A recent study, “The Wages of Failure: Executive Compensation at Bear Stearns and Lehman 2000-2008,” by Professor Lucian A. Bebchuk LL.M. ’80 S.J.D. ’84, Visiting Professor Alma Cohen [Photo below right] and Lecturer on Law Holger Spamann S.J.D. ’09 [Photo below left] refutes the widespread assumption that the wealth of the top executives at Bear Stearns and Lehman Brothers was largely wiped out when their companies collapsed. According to the authors, many have used this account to dismiss the view that pay structures caused excessive risk-taking, but, they say, that standard narrative turns out to be incorrect.
Their study is scheduled to be published in the Summer 2010 edition of the Yale Journal on Regulation.
In a case study of compensation at those firms from 2000-2008, the authors found that instead of decreasing bonuses as their companies declined, these executives cashed out large amounts of bonus compensation and money from sold shares. The authors estimate that during this time the top executive teams at each company derived cash flows of about $1.4 billion and $1 billion respectively from cash bonuses and equity sales.
[Click here to read the abstract or to download the full working paper from the Social Science Research Network’s website]
By quantifying the compensation of those years, the authors show these cash flows “substantially exceeded the value of the executives’ initial holdings in the beginning of the period and the executives’ net payoffs for the period were thus decidedly positive.” By disproving the widespread assumption, the case is made that incentives for executives to partake in risky investments do exist.

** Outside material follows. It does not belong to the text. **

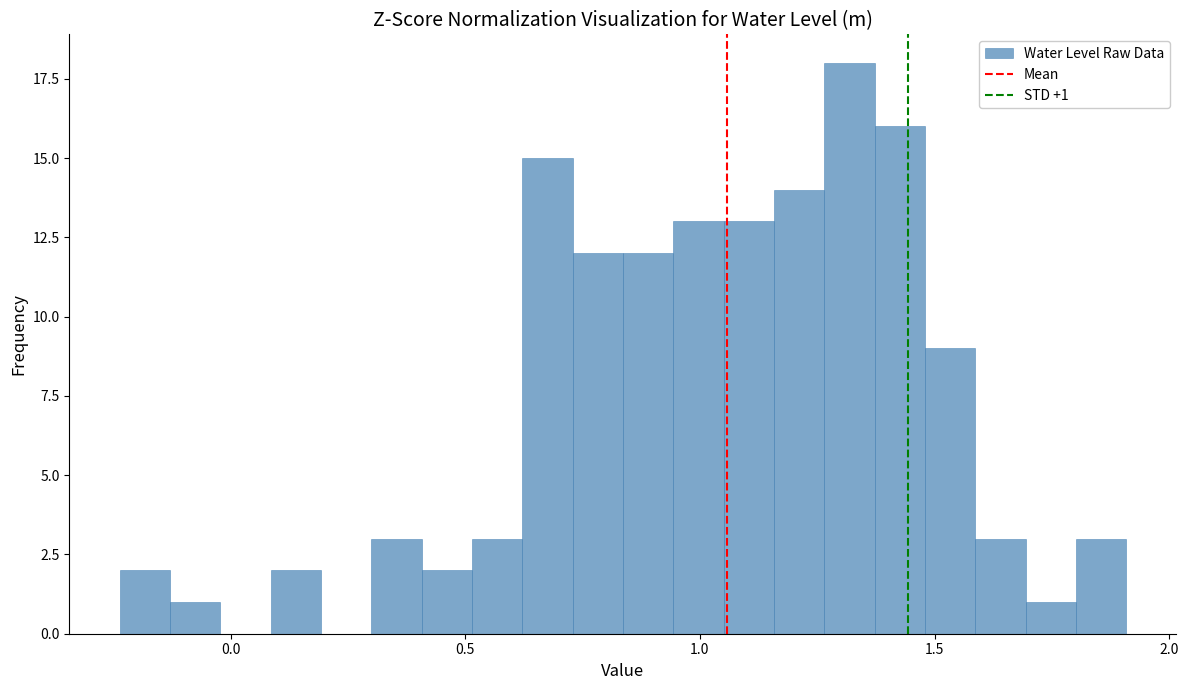

Read against the x-axis, roughly where is the centre of the tallest bar?

1.30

In a December 7, 2009 op-ed in the Financial Times, “Bankers had cashed in before the music stopped,” the authors discuss their findings.
The director of the Program on Corporate Governance at Harvard Law School, Bebchuk is the William J. Friedman and Alicia Townsend Friedman Professor of Law, Economics, and Finance. Cohen, a professor of economics at Tel Aviv University, is a visiting professor at HLS. She will co-teach, with Charles Wang, Empirical Law and Economics in the Fall Term 2010. Spamann is a lecturer and co-executive director of the Program on Corporate Governance at Harvard Law School.